■ Texte d'étude:
------------
La route appelle la voiture. Toute nouvelle capacité routière sera un appel d’air supplémentaire pour attirer plus de voitures venant de toujours plus loin. Les études de trafic l’ont bien démontré. En fait, investir pour aller toujours plus loin et plus vite au moindre coût est une aberration totale de l’humain qui ne nous mène nulle part si ce n’est dans un cercle infernal infini où nous irons toujours plus loin, toujours plus vite et plus souvent, pour polluer encore plus, et nous stresser, sans réelle finalité par rapport au modèle de société poursuivi. Est-ce vraiment cela que nous voulons perpétuer ?

Quant à la question des retombées économiques, malheureusement cette nouvelle route va probablement attirer des employés venant de toujours plus loin tout en mettant nos enfants encore davantage dans la concurrence pour trouver un emploi dans leur proximité. A nouveau, est-ce vraiment cela que nous voulons ?

Par ailleurs, précisons ici que la recherche récente constate que, sur le long, le développement de nouvelles technologies et de pratiques visant à réduire notre empreinte carbone (efficacité énergétique des moteurs, efficacité des carburants utilisés, transfert modal de la voiture vers les transports collectifs, covoiturage) n’a pas d’effet sensible sur les émissions de CO2 liées aux transports, du fait de l’augmentation globale et continue du volume de déplacements rapides (voiture, avion). Ceci, car nous refusons de remettre en question cette augmentation explosive du volume des déplacements et des distances parcourues.

Finalement, au lieu de s’accrocher à de vieux projets « has been » extrêmement coûteux, la question que les autorités devraient se poser et, surtout, poser à leur population, est : est-ce vraiment ce modèle là de société que nous voulons continuer à développer ? Quel modèle de société voulons-nous ? Car les études montrent aussi que la majorité des gens des pays industrialisés veut autre chose : ils veulent un ralentissement de leurs rythmes de vie, retrouver du temps pour leurs proches et eux-mêmes, travailler à moins de 30 minutes de leur domicile, davantage télétravailler, profiter de leur quartier, mener une vie quotidienne en proximité (avec des services de proximité)… ils aimeraient aussi moins polluer…

Alors pourquoi continuer à réaliser des projets de route coûteux qui ne répondent pas aux aspirations de la population ? Et si on prenait au sérieux les aspirations actuelles des citoyens et la gravité de la crise écologique ? Il serait réellement temps, d’autant plus que le dérèglement climatique commence à se faire sentir, d’avoir le courage de STOPPER ce type de projet. Et de dire « on arrête tout, on se pose et on réfléchit à ce qui est réellement désirable pour notre futur notamment sous l’angle du problème climatique ». Aujourd’hui il nous faudrait avoir le courage de réorienter nos politiques pour miser sur la proximité et la promotion du local, par rapport à l’aménagement de nos modes de vie, à la mixité logements-emplois, à notre mobilité, à notre consommation, à l’agriculture… à l’instar de la « ville du quart d’heure », tel que proposé par l’urbaniste Carlos Moreno, professeur à l’IAE de Paris, comme réponse à l’urgence climatique. L’idée est développer un territoire au sein duquel on puisse trouver près de chez soi tout ce qui est essentiel à la vie (faire des courses, travailler, s’amuser, se cultiver, faire du sport, se soigner,…). Il serait nécessaire de repenser notre mobilité de manière articulée à celle des autres secteurs comme l’aménagement du territoire, le travail, l’économie, l’éducation, les loisirs, la santé, etc. ce qui actuellement n’est pas le cas. C’est dans ce type de politique que nous devrions investir des millions et des milliards !
------------
■ Énoncé du problème: Selon le texte d'étude, pourquoi les nouvelles technologies et pratiques destinées à réduire l'empreinte carbone n'ont-elles pas d'effet sensible sur les émissions de CO2 liées aux transports ? Expliquez-le en une à trois phrases.
------------
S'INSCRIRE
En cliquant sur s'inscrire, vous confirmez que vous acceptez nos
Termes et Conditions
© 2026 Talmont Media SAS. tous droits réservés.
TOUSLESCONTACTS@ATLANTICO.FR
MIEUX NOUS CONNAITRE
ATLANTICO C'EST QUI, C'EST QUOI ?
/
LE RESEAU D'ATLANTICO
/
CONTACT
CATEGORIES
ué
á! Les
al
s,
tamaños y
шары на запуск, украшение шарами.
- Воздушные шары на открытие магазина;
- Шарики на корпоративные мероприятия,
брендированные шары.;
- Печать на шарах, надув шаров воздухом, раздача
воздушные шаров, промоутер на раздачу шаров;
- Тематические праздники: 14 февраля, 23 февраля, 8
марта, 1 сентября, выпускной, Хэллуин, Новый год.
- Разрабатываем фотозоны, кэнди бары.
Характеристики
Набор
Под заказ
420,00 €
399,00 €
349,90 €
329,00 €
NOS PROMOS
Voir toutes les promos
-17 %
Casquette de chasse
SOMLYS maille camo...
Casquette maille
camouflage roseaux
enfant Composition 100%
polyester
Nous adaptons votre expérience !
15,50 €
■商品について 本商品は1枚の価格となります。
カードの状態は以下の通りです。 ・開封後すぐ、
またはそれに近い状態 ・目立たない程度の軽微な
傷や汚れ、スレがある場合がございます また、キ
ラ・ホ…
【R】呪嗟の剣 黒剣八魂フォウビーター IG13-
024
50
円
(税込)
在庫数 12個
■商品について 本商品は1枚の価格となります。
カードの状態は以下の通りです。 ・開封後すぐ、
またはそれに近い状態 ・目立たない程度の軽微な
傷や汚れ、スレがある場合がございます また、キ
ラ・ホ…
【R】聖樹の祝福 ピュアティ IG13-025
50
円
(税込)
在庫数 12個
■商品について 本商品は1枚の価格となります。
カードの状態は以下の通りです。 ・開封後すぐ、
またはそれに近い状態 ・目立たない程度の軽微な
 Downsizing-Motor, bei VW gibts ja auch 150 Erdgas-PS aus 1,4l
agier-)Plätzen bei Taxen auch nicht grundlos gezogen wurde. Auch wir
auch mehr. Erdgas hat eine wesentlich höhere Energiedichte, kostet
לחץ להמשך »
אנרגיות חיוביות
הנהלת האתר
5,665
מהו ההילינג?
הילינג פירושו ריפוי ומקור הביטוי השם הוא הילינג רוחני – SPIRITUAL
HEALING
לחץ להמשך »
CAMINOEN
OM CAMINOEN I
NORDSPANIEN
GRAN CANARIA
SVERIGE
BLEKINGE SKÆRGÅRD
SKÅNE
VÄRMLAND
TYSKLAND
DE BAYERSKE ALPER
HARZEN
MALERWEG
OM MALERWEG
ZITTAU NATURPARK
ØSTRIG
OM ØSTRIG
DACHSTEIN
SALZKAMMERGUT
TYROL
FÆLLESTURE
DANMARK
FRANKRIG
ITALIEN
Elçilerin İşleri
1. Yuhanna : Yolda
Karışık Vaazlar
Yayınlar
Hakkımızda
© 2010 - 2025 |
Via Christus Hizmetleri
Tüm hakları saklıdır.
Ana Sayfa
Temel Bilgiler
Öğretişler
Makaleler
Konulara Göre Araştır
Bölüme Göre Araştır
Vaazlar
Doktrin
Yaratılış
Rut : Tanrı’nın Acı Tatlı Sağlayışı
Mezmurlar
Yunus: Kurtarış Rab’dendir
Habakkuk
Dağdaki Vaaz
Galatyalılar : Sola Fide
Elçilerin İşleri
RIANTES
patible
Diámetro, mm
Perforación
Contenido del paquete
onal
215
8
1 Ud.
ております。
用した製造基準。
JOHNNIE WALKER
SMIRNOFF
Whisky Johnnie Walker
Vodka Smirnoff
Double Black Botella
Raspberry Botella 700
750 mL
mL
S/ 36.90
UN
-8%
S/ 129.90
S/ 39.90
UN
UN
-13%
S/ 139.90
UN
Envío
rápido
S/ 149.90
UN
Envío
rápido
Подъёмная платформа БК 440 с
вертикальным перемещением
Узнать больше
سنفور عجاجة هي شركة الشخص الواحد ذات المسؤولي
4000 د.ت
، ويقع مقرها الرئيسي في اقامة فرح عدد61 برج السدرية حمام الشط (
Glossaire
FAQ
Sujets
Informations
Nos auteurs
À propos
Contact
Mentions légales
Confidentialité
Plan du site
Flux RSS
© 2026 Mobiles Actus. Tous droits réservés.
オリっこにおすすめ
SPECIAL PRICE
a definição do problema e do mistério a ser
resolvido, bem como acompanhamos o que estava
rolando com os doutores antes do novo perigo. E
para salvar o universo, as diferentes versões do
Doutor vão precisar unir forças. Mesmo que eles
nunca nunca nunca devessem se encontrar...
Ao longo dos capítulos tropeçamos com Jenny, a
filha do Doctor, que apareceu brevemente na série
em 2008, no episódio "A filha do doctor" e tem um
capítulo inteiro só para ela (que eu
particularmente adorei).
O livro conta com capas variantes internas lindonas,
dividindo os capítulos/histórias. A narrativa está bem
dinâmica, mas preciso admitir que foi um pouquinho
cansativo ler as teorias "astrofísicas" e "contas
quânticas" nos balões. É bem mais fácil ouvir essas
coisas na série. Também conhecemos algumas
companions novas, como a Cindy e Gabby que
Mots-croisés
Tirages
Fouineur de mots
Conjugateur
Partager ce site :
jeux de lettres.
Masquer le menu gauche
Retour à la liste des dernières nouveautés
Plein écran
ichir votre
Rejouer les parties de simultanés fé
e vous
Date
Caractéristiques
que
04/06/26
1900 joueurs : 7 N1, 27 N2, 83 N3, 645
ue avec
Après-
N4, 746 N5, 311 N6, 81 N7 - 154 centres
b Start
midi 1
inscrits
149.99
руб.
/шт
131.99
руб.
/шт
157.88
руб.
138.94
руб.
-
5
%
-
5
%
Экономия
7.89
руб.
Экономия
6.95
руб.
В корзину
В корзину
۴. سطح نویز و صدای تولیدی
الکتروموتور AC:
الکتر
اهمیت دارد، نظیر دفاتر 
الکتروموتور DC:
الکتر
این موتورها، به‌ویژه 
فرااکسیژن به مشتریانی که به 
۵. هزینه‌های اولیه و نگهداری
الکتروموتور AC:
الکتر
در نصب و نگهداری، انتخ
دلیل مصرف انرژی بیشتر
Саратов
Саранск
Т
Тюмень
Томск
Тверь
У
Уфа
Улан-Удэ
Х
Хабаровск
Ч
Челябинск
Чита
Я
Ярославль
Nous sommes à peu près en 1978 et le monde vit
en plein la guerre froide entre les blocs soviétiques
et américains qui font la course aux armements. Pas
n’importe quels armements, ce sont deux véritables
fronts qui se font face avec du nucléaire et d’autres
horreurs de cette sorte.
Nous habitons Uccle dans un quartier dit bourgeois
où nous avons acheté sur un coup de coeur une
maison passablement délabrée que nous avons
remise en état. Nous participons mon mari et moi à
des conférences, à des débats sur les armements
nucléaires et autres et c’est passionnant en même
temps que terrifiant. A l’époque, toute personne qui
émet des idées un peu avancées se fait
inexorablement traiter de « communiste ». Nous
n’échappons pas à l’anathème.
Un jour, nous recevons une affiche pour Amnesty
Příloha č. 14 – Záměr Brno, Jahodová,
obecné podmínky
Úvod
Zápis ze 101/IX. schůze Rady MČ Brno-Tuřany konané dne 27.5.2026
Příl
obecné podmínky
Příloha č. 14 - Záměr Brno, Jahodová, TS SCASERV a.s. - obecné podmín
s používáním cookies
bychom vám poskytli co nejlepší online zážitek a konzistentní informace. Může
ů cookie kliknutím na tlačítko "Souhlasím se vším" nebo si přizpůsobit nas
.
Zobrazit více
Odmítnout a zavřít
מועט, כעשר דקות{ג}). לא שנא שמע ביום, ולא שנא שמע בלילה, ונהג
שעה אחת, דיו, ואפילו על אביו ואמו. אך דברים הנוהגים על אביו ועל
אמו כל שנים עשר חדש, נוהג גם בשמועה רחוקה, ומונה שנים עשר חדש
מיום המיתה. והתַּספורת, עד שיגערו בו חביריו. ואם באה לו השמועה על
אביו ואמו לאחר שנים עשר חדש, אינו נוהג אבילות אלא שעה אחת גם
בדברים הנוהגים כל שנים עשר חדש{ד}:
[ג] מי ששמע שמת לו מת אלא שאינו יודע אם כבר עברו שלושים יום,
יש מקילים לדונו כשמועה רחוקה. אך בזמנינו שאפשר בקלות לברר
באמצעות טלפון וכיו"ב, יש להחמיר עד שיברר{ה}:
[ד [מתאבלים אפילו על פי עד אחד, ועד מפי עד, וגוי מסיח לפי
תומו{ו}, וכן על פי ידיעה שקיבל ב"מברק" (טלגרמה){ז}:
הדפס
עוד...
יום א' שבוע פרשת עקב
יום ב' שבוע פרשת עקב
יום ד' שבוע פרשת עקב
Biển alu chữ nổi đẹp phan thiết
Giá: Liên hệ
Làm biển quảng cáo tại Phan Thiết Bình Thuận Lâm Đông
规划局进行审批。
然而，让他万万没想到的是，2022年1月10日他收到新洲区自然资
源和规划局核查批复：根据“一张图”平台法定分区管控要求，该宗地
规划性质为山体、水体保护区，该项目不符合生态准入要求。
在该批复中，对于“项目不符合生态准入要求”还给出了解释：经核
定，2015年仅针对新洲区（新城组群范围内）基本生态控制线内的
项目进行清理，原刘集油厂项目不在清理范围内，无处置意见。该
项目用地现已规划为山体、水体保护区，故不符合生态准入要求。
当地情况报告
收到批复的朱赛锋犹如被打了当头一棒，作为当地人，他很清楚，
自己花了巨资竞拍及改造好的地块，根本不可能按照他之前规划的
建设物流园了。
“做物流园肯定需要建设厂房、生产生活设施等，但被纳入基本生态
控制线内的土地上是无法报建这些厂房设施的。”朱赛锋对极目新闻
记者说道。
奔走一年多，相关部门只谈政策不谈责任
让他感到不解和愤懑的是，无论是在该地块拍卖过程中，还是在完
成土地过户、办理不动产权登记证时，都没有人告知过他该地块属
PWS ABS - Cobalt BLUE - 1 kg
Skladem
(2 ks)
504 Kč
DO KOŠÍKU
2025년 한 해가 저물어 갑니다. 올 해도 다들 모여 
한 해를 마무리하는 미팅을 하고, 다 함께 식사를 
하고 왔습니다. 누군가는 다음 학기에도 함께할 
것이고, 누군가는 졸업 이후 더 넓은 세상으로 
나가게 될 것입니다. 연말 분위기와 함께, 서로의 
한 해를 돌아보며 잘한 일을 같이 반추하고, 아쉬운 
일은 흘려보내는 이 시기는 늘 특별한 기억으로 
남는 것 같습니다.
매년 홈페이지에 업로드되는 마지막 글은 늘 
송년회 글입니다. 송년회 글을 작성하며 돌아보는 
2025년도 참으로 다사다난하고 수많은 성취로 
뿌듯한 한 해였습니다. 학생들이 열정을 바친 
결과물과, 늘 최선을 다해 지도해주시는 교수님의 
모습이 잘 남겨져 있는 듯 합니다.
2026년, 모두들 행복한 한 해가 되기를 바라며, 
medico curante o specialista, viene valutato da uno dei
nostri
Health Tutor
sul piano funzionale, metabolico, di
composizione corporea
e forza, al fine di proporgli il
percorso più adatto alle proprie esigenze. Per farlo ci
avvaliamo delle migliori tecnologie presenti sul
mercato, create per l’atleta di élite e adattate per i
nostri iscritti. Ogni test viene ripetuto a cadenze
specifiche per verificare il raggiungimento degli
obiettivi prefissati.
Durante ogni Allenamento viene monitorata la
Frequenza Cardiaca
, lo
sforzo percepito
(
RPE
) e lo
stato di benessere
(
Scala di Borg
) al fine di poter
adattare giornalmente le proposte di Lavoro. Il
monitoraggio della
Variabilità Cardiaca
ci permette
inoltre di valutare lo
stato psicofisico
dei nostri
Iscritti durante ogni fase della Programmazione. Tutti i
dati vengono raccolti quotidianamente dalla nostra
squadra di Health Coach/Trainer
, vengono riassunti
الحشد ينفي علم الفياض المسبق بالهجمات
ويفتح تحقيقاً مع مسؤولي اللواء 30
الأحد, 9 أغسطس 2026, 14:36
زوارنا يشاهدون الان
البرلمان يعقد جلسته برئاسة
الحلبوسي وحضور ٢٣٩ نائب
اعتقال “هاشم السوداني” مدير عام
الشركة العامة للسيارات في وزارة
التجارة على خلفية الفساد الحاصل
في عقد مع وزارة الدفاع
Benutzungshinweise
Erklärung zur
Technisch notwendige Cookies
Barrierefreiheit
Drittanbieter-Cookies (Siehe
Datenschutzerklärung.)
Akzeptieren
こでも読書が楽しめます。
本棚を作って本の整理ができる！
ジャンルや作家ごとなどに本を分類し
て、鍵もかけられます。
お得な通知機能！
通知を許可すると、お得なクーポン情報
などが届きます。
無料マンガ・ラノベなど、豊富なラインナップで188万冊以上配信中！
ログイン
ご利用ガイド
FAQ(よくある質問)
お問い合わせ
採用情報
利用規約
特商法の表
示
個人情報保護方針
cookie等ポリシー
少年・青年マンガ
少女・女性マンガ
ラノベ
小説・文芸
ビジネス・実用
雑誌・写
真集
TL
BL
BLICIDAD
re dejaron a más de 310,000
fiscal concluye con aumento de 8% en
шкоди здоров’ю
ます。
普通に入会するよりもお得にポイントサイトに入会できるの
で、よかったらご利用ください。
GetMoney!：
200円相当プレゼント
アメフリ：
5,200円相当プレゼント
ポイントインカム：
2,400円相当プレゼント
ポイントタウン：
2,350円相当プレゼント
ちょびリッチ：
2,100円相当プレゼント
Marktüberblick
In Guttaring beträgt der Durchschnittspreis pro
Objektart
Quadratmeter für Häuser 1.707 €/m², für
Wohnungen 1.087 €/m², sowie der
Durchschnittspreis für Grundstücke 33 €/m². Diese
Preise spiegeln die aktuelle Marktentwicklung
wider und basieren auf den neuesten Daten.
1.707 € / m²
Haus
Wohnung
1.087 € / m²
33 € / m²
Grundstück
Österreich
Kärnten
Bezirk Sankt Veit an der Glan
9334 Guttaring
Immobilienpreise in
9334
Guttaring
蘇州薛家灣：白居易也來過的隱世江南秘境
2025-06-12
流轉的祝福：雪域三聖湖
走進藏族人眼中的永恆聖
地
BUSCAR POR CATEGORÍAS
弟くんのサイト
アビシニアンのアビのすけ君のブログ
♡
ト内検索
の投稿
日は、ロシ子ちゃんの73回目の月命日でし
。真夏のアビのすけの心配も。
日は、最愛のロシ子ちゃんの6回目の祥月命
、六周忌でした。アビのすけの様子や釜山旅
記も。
------------
■ Réponse finale: Leur effet est annulé par l'augmentation globale et continue du volume de déplacements rapides, en voiture et en avion. Cette augmentation persiste parce que nous refusons de remettre en question la croissance explosive du volume des déplacements et des distances parcourues.